Как-то вечером мастер Айтак отодвинул еще раз камень в углу и достал остро отточенный глиняный черепок в виде ножа и тонкую веревку, сплетенную из лоскутов кожи.
Ягмур знал, если надзиратель увидит все это, их должны будут стегать толстой ребристой плетью, вырезанной из кожи носорога.
— Мастер… уста, вы хотите бежать?
— Не кричи… Вот уже вторую весну, как я плету эту веревку. От рабов я узнал про все дороги, расспросил о порядках и законах разных городов. Запомни, Ягмур, надо добраться до Mepвa, а там есть много огузов, служащих при дворе султана. — И уста Айтак заботливо наставлял юношу, делился своими знаниями, накопленными в рабстве.
На шестой день, после большой плавки, сгружая рудную породу с верблюдов, второпях мастер вывихнул себе ногу. Утром он не мог подняться на работу.
— Вставай, кляча! — просунув голову в дверь, кричал надзиратель.
— У него нога сломана, — заступился за своего учителя Ягмур.
— Будь я проклят до седьмого колена, если этот вшивый огуз не считает меня за дурака!
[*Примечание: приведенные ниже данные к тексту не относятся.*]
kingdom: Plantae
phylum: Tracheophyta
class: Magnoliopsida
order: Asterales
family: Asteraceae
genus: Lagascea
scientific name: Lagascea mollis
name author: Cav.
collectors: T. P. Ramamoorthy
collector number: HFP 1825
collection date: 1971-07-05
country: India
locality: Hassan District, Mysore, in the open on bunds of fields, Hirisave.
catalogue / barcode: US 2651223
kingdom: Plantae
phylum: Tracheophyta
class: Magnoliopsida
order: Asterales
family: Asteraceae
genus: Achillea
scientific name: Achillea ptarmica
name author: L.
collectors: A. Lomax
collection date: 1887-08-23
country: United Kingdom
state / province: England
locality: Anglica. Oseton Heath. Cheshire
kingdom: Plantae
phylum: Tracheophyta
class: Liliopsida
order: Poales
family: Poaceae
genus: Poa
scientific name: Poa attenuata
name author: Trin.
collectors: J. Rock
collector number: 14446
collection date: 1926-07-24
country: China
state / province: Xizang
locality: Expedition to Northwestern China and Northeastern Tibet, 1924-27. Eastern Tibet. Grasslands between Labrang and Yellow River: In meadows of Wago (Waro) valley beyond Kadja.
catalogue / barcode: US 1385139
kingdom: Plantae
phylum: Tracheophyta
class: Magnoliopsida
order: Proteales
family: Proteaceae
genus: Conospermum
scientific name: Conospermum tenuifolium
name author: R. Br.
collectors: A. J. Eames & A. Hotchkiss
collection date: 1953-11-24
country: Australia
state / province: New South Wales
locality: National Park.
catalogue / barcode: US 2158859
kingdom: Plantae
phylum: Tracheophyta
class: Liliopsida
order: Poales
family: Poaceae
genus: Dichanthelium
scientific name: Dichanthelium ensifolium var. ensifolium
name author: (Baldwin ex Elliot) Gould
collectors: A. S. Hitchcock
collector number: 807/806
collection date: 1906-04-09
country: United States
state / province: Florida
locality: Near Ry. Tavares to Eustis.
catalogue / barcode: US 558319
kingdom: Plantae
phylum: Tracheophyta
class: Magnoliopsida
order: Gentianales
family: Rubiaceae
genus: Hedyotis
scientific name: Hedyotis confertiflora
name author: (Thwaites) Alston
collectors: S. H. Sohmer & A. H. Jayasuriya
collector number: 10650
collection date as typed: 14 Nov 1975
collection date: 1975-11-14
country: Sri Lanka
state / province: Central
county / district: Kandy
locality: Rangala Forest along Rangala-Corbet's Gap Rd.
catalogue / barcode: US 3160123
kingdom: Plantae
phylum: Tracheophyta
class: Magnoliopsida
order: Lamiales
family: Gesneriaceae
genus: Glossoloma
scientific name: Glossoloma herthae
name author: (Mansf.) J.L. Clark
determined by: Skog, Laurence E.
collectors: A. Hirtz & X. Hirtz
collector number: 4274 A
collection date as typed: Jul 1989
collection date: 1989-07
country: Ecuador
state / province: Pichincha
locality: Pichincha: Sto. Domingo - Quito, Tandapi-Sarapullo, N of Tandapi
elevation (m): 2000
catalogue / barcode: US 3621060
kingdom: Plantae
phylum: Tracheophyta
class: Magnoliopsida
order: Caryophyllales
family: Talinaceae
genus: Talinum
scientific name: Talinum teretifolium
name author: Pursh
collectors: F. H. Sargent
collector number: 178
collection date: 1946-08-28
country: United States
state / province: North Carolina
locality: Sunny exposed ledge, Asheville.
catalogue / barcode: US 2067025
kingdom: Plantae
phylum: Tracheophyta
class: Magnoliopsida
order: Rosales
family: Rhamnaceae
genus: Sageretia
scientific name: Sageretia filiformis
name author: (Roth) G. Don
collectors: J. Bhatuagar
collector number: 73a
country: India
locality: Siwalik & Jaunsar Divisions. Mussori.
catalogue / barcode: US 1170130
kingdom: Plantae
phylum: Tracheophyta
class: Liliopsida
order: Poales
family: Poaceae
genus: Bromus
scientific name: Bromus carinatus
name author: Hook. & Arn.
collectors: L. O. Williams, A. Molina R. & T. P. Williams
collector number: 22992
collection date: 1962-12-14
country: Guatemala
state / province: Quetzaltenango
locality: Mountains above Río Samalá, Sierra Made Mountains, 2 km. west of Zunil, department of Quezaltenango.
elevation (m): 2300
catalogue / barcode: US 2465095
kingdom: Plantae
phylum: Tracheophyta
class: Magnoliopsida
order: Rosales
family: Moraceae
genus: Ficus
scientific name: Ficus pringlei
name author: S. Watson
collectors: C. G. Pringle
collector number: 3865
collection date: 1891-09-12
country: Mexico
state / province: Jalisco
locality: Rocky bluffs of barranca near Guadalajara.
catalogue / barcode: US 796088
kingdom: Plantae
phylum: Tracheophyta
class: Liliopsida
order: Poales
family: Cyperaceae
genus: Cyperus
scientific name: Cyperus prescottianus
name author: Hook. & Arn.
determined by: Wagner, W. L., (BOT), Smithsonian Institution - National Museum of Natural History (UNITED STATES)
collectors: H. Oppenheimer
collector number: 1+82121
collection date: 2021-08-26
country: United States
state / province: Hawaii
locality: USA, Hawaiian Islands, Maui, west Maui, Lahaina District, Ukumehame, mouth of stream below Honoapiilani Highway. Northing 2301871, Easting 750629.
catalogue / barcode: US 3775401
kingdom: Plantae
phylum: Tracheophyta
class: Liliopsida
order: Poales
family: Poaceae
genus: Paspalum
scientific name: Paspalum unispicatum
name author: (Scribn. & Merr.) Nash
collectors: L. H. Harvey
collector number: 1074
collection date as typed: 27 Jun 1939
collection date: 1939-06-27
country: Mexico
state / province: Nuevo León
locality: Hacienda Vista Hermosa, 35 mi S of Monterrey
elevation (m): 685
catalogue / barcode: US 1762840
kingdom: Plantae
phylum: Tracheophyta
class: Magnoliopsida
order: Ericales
Я видел больных и могу отличить их от здоровых. А если я ошибаюсь, то эту ошибку исправит палка! — И он ударил мастера Айтака.
— Клянусь аллахом, — чуть не плача, простонал Айтак, — я не могу встать на больную ногу. Пощади!.. — и он упал на колени.
— Ты зазнался, что хозяин считает тебя лучшим мастером. А я докажу сейчас, что ты только подлый раб.
Ягмур услышал, как ударили палкой. Мастер Айтак вскрикнул и заплакал. Ягмур не выдержал. Он вцепился зубами в жилистую руку стражника, но тот изловчился и ударом палки сбил его с ног. В глазах Ягмура потемнело… Больше он ничего не помнил. А потом их со стариком схватили за ошейники и поволокли к толстому столбу, за который и привязали цепями на целый день. Долго не давали им ни воды, ни пищи. К вечеру следующего дня трое рабов принесли юношу и мастера в каморку.
Чуть занимался рассвет.
— Ягмур, Ягмур! — послышался горячий шепот.
— Мастер Айтак, вам нужна помощь?
— Послушай, мальчик! Я хочу, чтобы ты узнал, что такое свобода. Но прежде поклянись, огуз, что выполнишь мой наказ!..
Юноша встал, подпирая потолок, тихо произнес:
— Клянусь кровью и хлебом!
Мастер положил жилистые руки на плечи юноши.
— После палки надзирателя что-то оборвалось у меня в груди… Чувствую, что больше не увижу я своего родного племени, вольного, как ветер… Вот возьми, — старик достал из-за щеки золотой предмет. — Если доберешься до моего дома, покажи это кольцо. Тебя хорошо примут. И ты становись под знамя великого сельджукида Санджара. Все ли дороги ты запомнил?